### Tasks to complete
• A. In the migraine antibody abstract below, rewrite the passage between "Aim and Objectives" and "efficacy for the preventive treatment of chronic migraine.", inclusive, with "equivalent alternatives" replaced by "interchangeable options".
• B. Answer these questions using the migraine antibody abstract below:
(i) What dose and interval of galcanezumab were the trials searched for?
(ii) At which week after the start of treatment was the ≥75% response measured?
(iii) Which method was used to perform the indirect comparison?
• C. Continue the migraine antibody abstract below from where it stops.

Background and Importance Several monoclonal antibodies for preventive treatment of chronic migraine have been approved in recent years. However, there are no studies that directly compare these treatments.

Aim and Objectives To establish, through an indirect comparison (IC) against placebo, whether eptinezumab (Ep), galcanezumab (Ga), fremanezumab (Fre) and erenumab (Ere) could be considered equivalent alternatives in efficacy for the preventive treatment of chronic migraine.

Material and Methods A PubMed search was performed for pivotal clinical trials (CTs) of eptinetumab (300 mg/12 weeks), galcanezumab (240 mg/4 weeks), fremanezumab (675 mg/12 weeks) and erenumab (140 mg/4 weeks) for the preventive treatment of chronic migraine. The variable for comparison was the percentage of patients with ≥75% response (% of patients with a 75% reduction in migraine days per month) at week 12 after the start of treatment. With the results of ≥75% response, relative risk (RR) compared to placebo was calculated. Finally, with these values, an IC of these drugs was performed using the Bucher method (ITC calculator, Indirect Treatment Comparisons, of the Canadian Agency for Health Technology Assessment). The results were analysed, seeing if there were statistically significant differences between these four drugs.

### Data to examine

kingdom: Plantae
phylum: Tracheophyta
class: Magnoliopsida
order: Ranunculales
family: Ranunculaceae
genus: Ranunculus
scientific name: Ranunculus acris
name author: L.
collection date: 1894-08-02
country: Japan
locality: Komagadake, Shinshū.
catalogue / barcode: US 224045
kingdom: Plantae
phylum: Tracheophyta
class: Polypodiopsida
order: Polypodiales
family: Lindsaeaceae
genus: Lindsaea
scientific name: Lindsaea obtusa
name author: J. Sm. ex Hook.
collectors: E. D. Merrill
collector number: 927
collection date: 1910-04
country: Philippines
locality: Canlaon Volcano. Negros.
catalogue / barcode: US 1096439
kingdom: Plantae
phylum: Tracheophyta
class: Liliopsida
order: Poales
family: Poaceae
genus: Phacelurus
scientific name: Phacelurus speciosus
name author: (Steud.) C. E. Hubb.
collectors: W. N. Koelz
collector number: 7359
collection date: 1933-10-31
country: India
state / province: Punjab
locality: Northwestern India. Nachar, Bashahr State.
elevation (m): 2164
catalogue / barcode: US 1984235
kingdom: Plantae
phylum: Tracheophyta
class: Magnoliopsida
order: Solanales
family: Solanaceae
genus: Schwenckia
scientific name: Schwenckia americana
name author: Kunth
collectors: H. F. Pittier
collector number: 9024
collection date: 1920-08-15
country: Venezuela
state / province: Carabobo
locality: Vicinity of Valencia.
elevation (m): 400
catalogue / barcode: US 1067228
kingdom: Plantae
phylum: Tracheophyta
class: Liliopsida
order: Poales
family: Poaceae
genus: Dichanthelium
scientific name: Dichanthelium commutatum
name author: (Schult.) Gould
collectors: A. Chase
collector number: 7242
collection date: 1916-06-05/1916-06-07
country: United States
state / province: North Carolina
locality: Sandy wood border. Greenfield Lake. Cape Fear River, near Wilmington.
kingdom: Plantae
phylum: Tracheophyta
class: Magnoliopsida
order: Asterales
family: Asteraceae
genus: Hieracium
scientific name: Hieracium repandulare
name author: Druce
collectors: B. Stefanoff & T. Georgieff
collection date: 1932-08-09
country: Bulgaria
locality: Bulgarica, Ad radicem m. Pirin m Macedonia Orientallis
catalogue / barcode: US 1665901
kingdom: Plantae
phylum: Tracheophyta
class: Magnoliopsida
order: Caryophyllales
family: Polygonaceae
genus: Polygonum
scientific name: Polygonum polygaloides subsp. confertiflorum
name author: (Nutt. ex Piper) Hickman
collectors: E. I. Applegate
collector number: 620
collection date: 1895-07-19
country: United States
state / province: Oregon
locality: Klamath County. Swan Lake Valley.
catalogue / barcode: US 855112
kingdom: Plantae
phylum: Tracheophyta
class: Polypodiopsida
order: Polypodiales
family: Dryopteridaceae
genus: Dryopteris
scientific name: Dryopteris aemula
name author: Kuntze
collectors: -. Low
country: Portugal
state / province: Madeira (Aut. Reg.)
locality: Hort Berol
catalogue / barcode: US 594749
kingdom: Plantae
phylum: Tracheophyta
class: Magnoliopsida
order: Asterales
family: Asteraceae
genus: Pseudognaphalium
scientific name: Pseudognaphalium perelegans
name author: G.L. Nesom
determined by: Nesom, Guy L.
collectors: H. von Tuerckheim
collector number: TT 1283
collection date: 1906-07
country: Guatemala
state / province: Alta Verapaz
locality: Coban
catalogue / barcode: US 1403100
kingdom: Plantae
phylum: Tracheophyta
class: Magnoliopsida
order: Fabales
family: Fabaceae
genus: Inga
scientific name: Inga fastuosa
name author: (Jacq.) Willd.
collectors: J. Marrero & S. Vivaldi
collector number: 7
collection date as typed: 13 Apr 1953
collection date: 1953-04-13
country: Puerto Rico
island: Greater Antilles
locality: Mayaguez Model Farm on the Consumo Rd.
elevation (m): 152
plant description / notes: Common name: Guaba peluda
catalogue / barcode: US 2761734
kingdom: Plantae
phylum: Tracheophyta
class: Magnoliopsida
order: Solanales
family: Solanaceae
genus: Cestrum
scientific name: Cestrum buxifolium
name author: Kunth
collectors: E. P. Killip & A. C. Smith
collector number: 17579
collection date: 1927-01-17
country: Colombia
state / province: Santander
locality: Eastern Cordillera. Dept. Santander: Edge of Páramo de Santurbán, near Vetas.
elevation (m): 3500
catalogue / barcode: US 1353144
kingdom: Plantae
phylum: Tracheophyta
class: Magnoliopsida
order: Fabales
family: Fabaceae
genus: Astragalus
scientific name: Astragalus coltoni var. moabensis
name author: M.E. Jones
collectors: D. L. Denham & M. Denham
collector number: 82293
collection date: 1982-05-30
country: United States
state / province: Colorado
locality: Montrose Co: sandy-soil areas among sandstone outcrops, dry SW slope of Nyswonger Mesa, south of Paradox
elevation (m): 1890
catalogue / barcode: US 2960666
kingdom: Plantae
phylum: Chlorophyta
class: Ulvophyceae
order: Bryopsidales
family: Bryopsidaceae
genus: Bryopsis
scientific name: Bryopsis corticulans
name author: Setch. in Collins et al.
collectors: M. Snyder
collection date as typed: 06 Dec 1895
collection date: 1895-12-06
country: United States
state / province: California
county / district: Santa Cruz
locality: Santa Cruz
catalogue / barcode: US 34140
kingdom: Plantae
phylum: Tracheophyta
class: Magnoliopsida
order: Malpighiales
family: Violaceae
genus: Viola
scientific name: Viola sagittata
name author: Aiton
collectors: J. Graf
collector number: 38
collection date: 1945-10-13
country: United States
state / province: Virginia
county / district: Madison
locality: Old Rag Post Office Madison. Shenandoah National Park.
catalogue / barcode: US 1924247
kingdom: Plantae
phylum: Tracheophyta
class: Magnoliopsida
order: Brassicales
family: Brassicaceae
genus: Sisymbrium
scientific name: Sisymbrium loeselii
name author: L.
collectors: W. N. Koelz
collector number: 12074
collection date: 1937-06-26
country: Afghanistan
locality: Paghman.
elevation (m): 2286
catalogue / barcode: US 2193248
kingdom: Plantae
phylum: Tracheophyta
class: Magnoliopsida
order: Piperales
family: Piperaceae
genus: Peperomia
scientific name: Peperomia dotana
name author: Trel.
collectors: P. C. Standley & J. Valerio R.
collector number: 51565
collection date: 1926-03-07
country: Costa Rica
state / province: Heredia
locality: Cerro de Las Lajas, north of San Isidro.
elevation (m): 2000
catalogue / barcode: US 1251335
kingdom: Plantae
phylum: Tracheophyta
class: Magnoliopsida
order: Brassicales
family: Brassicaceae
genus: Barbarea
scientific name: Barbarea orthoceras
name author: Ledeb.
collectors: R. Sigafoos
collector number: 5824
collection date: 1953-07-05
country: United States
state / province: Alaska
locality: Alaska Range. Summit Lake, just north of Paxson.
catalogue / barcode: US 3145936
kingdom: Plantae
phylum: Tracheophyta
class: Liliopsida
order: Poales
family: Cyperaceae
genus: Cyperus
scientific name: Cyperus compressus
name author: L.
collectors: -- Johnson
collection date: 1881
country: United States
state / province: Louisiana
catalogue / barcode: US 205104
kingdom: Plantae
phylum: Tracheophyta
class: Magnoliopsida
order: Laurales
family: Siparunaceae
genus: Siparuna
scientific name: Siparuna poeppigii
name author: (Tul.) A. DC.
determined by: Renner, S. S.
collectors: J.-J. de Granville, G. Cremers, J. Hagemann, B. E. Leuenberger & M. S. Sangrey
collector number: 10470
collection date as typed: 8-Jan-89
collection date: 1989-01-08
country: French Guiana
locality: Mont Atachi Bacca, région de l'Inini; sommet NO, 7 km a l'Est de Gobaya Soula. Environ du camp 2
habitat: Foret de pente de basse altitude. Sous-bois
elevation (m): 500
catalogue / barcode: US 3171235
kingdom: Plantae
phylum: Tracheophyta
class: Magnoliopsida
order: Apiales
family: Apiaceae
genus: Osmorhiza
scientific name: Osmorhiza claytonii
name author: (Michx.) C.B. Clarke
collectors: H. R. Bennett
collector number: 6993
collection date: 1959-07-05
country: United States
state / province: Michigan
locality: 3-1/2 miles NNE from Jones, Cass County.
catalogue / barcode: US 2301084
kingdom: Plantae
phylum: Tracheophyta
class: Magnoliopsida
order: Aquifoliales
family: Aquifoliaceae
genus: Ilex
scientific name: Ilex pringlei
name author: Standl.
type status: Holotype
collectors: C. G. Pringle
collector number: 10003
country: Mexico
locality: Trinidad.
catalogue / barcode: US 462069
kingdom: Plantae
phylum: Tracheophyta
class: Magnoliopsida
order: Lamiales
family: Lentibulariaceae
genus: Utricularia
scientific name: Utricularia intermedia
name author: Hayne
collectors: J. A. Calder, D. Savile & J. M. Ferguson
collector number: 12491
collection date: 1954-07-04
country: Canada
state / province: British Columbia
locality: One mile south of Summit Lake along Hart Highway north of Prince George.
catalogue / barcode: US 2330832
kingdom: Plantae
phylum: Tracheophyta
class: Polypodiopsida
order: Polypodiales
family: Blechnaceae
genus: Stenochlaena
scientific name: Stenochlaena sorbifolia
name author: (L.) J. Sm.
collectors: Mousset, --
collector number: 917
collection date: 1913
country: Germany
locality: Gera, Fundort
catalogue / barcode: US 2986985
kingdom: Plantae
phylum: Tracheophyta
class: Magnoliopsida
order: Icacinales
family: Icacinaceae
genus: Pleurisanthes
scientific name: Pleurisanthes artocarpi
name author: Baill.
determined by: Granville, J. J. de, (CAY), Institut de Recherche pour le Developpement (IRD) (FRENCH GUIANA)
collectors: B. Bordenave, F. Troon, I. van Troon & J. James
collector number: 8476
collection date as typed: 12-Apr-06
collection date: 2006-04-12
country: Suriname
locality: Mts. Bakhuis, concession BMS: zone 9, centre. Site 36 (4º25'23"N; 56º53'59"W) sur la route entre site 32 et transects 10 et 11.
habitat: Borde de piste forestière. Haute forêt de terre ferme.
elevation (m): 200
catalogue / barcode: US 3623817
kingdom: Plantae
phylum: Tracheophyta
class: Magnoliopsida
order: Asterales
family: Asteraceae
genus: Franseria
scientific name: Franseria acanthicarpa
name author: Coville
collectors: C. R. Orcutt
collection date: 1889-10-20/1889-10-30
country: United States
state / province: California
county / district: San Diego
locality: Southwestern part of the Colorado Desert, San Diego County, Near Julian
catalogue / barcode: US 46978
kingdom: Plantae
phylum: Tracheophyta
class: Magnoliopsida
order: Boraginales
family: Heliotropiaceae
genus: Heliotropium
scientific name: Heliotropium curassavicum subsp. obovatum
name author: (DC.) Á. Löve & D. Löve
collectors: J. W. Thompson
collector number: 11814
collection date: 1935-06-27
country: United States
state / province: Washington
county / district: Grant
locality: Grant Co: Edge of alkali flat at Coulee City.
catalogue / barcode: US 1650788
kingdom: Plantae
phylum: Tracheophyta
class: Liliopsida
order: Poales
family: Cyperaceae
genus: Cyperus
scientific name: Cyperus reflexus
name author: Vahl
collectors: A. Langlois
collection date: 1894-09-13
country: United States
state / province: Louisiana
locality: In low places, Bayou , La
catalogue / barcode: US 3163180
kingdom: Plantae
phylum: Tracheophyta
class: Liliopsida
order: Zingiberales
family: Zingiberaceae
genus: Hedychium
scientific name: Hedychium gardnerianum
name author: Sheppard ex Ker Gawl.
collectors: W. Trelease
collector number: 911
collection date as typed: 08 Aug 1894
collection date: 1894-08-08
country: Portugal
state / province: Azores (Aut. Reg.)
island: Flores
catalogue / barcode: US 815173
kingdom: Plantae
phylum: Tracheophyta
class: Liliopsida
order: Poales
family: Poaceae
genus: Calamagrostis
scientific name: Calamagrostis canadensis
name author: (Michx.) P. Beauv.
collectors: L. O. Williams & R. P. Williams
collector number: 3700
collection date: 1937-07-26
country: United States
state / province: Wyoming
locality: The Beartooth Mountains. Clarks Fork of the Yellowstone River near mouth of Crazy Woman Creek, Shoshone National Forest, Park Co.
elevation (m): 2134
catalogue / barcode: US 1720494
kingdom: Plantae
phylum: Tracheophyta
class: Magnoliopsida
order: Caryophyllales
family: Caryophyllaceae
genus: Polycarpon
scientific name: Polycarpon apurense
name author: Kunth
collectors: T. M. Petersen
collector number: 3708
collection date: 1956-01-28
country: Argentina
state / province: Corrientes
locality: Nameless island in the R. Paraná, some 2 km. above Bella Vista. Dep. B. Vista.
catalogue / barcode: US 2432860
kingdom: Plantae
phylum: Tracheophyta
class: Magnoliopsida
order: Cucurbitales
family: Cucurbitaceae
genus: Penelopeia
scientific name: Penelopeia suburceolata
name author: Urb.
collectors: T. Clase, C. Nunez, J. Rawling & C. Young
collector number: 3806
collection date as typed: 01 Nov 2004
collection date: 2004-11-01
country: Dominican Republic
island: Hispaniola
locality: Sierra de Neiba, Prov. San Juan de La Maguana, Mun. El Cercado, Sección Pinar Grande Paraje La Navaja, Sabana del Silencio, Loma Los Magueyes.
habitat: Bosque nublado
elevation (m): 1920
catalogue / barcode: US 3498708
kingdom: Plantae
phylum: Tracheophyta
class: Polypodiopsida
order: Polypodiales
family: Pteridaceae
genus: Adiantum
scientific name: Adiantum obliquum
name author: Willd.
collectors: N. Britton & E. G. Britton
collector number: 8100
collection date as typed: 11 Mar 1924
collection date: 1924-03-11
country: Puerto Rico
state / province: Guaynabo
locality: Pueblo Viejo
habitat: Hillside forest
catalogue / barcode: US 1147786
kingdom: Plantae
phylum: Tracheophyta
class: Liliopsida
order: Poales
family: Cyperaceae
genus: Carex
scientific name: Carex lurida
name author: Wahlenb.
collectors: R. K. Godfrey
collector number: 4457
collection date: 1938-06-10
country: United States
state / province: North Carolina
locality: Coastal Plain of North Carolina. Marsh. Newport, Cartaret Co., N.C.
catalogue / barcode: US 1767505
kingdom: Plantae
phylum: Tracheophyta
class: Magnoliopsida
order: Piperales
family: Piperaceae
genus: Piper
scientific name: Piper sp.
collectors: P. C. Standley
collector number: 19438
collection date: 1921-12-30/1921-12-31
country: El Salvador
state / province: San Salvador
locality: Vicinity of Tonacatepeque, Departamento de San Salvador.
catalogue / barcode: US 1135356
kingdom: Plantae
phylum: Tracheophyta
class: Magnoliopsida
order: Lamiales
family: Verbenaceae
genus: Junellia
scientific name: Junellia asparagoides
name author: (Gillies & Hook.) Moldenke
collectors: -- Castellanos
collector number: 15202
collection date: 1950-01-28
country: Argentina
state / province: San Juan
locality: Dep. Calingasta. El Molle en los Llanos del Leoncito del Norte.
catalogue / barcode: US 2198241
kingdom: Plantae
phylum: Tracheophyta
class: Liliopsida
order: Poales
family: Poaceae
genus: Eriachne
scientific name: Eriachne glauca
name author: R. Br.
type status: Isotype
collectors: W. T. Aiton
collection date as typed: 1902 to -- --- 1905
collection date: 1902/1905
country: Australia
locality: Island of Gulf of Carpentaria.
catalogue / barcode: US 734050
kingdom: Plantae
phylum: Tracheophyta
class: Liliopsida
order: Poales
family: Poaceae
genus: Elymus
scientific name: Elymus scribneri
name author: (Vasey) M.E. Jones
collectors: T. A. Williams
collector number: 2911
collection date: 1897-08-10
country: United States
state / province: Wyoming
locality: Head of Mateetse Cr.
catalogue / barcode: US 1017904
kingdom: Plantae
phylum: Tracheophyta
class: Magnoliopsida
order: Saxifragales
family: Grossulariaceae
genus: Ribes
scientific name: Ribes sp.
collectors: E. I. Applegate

### Answers below
• A.
Aim and Objectives To establish, through an indirect comparison (IC) against placebo, whether eptinezumab (Ep), galcanezumab (Ga), fremanezumab (Fre) and erenumab (Ere) could be considered interchangeable options in efficacy for the preventive treatment of chronic migraine.

• B.
(i) 240 mg every 4 weeks.
(ii) Week 12.
(iii) The Bucher method.

• C.
Results Four CTs were found, one with each drug, all of them compared to placebo as a common comparator. All the studies presented a similar methodology. However, CT of erenumab was a phase 2 CT, while the others were phase 3. Moreover, in the erenumab CT the sample size (667 patients) was smaller than in the other CTs (between 1072 and 1130 patients). These limitations for IC were eventually accepted. After applying the Bucher method, the following results were obtained:

OR (Ep 300 mg vs Gal2 40 mg) 0,89 [IC 95% 0,48–1,65]; p=0,70

OR (Ep 300 mg vs Fre 675 mg) 0,95 [IC 95% 0,56–1,61]; p=0,85

OR (Ep 300 mg vs Ere 140 mg) 1,21 [IC 95% 0,69–2,13]; p=0,50

OR (Fre 675 mg vs Gal 240 mg) 0,93 [IC 95% 0,46–1,89]; p=0,85

OR(Ere 140 mg vs Gal 240 mg ) 0,73 [IC 95% 0,35–1,52]; p=0,40

OR(Fre 675 mg vs Ere140 mg ) 1,28 [IC 95% 0,66–2,46]; p=0,47

Conclusion and Relevance According to the results obtained, given that no statistically significant differences have been established between the different drugs in terms of efficacy, the choice of one or the other should be based on safety and efficiency criteria. Nevertheless, it would be of special interest to have a direct comparison of these drugs to confirm the equivalence.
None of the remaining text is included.